▶ PROVIDED DATA

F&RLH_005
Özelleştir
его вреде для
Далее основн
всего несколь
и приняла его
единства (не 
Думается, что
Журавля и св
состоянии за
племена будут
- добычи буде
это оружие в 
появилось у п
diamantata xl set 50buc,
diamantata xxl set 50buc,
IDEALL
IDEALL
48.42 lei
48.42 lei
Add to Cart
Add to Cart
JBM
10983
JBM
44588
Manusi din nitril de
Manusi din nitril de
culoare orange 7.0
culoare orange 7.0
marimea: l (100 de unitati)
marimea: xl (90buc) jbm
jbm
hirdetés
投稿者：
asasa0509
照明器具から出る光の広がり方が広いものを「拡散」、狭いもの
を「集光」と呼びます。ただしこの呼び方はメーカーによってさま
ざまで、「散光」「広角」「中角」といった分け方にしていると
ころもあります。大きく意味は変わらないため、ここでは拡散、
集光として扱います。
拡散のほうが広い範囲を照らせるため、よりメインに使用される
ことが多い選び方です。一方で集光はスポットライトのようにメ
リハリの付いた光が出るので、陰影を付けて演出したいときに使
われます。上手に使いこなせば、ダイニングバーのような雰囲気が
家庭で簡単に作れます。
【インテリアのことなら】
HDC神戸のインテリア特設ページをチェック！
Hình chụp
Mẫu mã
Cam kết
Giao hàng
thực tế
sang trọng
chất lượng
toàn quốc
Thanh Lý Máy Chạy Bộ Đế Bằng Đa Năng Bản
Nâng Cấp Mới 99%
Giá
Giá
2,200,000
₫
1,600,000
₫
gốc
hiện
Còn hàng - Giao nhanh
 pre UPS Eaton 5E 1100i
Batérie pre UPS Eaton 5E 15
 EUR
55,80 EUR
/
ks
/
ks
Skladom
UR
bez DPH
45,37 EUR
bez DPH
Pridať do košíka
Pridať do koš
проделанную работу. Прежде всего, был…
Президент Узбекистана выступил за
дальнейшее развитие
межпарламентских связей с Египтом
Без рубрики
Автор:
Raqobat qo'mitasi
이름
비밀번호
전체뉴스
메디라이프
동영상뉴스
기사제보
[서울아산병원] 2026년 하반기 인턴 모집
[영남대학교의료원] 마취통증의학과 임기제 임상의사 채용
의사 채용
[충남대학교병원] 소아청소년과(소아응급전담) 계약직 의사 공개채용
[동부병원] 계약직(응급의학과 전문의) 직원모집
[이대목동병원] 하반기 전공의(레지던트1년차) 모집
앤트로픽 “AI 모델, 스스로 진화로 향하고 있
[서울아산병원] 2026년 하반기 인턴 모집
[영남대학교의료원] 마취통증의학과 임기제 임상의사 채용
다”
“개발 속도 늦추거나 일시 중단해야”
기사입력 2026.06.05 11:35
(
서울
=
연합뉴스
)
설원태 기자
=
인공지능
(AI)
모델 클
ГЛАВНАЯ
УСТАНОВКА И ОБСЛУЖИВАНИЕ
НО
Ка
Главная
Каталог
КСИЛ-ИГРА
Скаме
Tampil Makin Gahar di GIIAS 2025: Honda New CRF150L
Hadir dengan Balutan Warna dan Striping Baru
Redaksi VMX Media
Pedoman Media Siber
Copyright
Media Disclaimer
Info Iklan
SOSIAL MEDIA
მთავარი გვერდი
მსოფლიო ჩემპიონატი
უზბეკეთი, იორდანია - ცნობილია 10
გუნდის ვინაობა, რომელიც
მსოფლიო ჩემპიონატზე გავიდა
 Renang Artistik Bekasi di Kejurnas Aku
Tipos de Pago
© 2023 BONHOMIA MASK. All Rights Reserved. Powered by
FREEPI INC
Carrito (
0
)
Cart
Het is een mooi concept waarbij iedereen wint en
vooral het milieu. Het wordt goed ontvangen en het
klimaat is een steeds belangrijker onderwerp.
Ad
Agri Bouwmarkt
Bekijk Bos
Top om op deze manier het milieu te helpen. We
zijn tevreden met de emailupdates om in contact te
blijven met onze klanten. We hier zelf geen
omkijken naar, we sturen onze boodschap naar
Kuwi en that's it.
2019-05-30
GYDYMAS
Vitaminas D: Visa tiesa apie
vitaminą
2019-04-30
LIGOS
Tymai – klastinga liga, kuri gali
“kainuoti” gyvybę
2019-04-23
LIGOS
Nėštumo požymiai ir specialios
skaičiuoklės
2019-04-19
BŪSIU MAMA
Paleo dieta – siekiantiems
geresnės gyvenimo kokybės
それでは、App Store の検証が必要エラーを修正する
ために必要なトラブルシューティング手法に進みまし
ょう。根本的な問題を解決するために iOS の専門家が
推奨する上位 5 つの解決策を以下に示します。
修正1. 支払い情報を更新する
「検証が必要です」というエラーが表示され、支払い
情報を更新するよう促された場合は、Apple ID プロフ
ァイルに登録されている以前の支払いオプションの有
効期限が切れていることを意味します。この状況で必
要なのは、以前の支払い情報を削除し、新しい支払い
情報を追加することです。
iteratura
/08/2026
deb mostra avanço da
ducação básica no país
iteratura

▶ WHAT IS EXPECTED
Locate each line in the entries above that contains the string "onze", matching case exactly, and copy every such line in full.

▶ EXERCISE ANSWER
blijven met onze klanten. We hier zelf geen
omkijken naar, we sturen onze boodschap naar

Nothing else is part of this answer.